README.md
In sebffischer/omlbms: What the Package Does (One Line, Title Case)

omlbms - OpenML benchmark suite

This repository helps to create and maintain benchmark suites on OpenML. To use the repository, simply clone it into a local folder and run the following R commands:

devtools::install_github("mlr-org/mlr3oml@oml_run")
devtools::install_github("sebffischer/omlbms")

To work on a benchmark suite, set the option omlbms.path to a new folder, where you will store the files for the benchmark suite

options(omlbms.path = "PATH/TO/YOUR/FOLDER")

To create and curate a benchmark suite using this repository, the a specific folder-structure is suggested. An example is locate in omlbms/inst and its structure is explained below.

example_bms
├── data
│   └── example
│       ├── data.arff
│       ├── data.R
│       ├── description.md
│       └── description.yaml
├── ids
├── suite
│   ├── description.md
│   └── description.yaml
└── tasks
    └── example
        └── description.yaml

data

The data folder contains a subfolder for each dataset that should be uploaded to OpenML. Here the R-Script data.R does the preprocessing of the data and saves the data.arff file in the same folder. The data must be in this format to be able to upload it to OpenML and must be called data.arff The description.md file should contain a proper description of the data as in the example. The description.yaml currently supports.

───

Exercise A: According to the omlbms README, which option should be set to a new folder before working on a benchmark suite?
Exercise B: Condense the paragraph in the omlbms README that begins "This repository helps to create" into a single shorter sentence that keeps its main facts.
Exercise C: Resume the omlbms README from the point where its text stops.
These items come from a different source than the README.

Stored dataset items:
───

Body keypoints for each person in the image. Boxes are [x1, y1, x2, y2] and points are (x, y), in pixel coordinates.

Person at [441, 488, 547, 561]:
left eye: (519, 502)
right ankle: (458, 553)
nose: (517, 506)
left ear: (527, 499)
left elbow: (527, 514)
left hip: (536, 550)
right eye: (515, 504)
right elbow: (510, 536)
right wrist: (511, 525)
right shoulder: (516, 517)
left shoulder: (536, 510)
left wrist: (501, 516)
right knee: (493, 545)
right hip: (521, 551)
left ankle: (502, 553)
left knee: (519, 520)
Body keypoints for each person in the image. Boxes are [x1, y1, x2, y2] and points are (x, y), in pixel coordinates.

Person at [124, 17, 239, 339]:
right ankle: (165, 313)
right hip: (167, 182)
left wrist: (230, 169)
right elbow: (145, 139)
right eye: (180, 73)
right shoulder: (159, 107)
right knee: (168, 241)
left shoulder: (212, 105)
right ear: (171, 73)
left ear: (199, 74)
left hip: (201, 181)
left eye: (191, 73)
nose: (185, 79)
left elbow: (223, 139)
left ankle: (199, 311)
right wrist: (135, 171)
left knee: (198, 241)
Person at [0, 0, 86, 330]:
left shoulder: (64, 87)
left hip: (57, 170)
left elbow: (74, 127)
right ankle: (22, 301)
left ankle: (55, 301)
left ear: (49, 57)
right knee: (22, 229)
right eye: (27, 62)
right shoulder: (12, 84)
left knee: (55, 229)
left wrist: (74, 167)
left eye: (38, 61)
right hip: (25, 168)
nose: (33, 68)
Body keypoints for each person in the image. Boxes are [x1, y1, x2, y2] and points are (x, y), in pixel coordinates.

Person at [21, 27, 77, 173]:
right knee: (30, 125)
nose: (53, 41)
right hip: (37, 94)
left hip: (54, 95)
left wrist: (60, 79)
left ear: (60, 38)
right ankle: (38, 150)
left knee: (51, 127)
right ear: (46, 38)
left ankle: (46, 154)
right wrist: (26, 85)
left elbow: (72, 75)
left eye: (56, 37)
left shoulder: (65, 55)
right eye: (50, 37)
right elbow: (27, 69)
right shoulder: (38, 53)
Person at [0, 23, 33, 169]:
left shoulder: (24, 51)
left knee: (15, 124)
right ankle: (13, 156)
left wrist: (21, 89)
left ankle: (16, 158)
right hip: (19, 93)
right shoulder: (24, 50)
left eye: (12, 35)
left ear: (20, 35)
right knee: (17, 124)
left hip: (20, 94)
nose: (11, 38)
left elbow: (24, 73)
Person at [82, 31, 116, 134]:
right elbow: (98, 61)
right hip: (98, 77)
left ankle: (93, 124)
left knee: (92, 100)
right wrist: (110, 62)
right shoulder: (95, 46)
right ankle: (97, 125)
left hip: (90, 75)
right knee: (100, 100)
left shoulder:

───

Written response A: The option omlbms.path.

Written response B: The repository supports creating and maintaining OpenML benchmark suites; to use it, clone it to a local folder and run the R commands shown.

Written response C:
the name of the dataset
the ignore_attribute, i.e. which columns should not be used as features
the default_target_attribute
the license

When this is done, the dataset can be uploaded as follows:

upload_dataset("example")

tasks

To use a task, that is not already on OpenML, create a folder in example_bms/tasks that contains the file description.yaml. This file should contain:

The task_type - E.g. "Supervised Classification" (see here)
The source_data - data id
The target_feature
The estimation_procedure (see here)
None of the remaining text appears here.